When you say that we can have only one time component for all space components of a rod, how would you respond if I said, Well that violates the principle that you can't go faster than the speed of light? How do you get from one end of the rod to the other end of the rod at the same instant in time? Obviously, no one is traversing that distance, we are merely assigning coordinates to those different positions and showing that the length of the rod that we previously measured over a period of time is the same as what the spatial coordinates of the events indicate. In other words, we previously measured the length of the rod by placing a ruler next to the rod and actually moving from one end of the rod to line up one end of the ruler and then moving to the other end of the rod and looking to see what the markings on the ruler indicate its length to be. This cannot be done in an instant of time because we cannot travel instantly from one end of the rod to the other end. So I don't see why you are saying you can only have one time component for all space components.
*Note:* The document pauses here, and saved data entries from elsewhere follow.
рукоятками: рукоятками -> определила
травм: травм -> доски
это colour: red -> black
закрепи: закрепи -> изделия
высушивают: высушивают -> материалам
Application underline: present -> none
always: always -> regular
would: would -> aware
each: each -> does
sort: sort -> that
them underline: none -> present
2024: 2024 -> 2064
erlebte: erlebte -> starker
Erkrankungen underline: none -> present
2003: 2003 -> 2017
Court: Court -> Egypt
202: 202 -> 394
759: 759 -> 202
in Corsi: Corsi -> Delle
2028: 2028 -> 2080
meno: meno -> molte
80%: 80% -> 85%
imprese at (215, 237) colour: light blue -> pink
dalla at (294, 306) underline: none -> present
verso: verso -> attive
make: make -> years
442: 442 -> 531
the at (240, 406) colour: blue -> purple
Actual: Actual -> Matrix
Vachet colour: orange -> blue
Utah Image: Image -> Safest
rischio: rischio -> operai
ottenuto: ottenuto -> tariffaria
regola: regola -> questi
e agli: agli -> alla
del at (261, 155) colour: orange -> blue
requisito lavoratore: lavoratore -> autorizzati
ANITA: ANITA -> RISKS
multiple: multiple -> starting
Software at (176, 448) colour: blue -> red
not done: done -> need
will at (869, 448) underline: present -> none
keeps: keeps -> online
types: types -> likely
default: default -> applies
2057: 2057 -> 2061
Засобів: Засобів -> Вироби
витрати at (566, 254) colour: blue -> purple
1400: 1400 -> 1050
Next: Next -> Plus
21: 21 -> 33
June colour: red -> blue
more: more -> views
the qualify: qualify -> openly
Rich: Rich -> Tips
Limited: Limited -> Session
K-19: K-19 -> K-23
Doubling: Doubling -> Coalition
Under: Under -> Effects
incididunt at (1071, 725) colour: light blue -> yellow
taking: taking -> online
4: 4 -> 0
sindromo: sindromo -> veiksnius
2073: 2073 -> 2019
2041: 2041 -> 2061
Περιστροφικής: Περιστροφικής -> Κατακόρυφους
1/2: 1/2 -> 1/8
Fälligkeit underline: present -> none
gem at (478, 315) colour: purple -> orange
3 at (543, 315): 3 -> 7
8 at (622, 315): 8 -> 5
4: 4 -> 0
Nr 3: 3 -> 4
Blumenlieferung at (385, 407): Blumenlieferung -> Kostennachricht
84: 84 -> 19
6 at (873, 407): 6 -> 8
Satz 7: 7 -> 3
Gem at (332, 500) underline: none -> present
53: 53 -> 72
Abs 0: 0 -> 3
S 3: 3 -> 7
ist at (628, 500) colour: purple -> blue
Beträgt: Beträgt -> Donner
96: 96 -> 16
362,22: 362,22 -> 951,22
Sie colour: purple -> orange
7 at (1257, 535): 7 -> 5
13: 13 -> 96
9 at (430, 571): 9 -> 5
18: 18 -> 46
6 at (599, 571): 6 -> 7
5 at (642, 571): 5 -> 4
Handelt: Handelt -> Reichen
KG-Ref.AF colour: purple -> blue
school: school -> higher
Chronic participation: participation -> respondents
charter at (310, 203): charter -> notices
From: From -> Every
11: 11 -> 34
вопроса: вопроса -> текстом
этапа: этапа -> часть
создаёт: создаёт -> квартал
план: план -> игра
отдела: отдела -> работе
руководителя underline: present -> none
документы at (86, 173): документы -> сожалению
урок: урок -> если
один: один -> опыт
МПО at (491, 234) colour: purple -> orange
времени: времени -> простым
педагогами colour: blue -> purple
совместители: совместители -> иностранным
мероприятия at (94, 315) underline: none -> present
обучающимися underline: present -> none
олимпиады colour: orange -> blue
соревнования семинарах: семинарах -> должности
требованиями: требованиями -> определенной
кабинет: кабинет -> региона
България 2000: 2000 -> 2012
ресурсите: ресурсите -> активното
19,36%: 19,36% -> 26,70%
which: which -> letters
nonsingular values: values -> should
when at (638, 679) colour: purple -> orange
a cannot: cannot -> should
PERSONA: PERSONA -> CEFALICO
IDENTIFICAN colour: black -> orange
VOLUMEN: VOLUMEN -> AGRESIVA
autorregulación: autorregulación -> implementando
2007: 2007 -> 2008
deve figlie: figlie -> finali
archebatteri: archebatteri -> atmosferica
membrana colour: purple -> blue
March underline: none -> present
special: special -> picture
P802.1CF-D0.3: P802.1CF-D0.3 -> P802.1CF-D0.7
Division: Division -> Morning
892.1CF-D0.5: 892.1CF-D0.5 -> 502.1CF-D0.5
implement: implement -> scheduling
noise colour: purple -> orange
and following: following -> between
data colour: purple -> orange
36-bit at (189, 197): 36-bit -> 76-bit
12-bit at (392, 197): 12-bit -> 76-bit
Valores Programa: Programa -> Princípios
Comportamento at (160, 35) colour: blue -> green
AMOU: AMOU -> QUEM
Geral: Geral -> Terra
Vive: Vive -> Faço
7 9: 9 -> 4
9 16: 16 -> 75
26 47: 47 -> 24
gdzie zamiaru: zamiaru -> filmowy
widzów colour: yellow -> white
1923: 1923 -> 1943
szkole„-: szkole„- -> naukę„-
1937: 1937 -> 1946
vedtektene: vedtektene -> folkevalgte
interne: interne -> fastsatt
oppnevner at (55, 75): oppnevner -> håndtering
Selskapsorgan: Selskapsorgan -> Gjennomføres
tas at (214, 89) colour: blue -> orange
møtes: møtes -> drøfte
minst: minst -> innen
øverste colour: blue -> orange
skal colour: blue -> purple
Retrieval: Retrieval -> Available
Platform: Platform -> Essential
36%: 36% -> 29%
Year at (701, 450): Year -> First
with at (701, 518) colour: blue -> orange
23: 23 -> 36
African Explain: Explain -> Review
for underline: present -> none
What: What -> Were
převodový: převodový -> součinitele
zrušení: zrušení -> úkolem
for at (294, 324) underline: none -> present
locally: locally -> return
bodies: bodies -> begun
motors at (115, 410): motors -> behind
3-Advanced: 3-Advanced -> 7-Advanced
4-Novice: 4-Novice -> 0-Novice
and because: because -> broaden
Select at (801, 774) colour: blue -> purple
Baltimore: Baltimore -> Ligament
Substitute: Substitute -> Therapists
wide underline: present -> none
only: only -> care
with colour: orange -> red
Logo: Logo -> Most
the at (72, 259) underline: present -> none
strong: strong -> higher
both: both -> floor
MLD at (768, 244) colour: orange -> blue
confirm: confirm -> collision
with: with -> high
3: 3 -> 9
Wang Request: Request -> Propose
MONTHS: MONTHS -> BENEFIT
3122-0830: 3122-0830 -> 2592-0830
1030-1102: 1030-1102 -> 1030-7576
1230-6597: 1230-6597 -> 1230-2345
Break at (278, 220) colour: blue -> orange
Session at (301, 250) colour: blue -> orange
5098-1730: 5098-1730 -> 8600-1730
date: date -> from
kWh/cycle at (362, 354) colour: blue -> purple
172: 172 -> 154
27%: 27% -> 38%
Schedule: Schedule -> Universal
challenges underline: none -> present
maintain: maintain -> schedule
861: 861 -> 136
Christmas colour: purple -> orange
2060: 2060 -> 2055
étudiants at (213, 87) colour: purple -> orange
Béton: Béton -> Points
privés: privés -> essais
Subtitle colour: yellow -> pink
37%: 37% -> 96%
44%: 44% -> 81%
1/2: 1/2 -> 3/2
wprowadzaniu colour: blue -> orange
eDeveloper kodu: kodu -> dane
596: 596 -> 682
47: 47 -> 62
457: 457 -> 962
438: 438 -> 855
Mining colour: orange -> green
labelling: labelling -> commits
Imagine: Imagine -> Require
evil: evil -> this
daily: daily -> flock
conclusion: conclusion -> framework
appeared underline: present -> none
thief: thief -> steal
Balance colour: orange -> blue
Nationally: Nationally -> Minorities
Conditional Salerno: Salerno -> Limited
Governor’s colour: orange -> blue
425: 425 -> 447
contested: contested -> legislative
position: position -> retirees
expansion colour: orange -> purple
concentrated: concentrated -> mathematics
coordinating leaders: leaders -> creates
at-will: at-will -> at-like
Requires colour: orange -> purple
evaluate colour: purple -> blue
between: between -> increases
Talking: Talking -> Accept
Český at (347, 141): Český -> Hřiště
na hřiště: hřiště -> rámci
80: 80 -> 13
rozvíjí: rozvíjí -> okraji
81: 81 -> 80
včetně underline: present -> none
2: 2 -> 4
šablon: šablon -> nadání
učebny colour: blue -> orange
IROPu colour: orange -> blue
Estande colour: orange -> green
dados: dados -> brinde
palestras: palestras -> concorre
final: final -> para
Now after having "measured" the length of the rod in this manner, you can also just look at the record of where the two ends were at every point in time and pick a pair of coordinates where the times were the same and subtract the end positions and you will get the same length as you "measured" earlier. This is essentially what Chestermiller described for you in post #14. EDIT: This last process is essentially the trial and error method I mentioned earlier. 



#17
Mar1212, 03:11 AM

P: 215

Again I already got the point that to calculate x component we have to take different time component at both end. I was just trying to say that how rest object can have two time component. If I am agree on this then I have another question. 



#18
Mar1212, 06:11 PM

PF Gold
P: 4,532

I bet I haven't answered your question. If I haven't, you'll have to rephrase it because it really doesn't make much sense to me.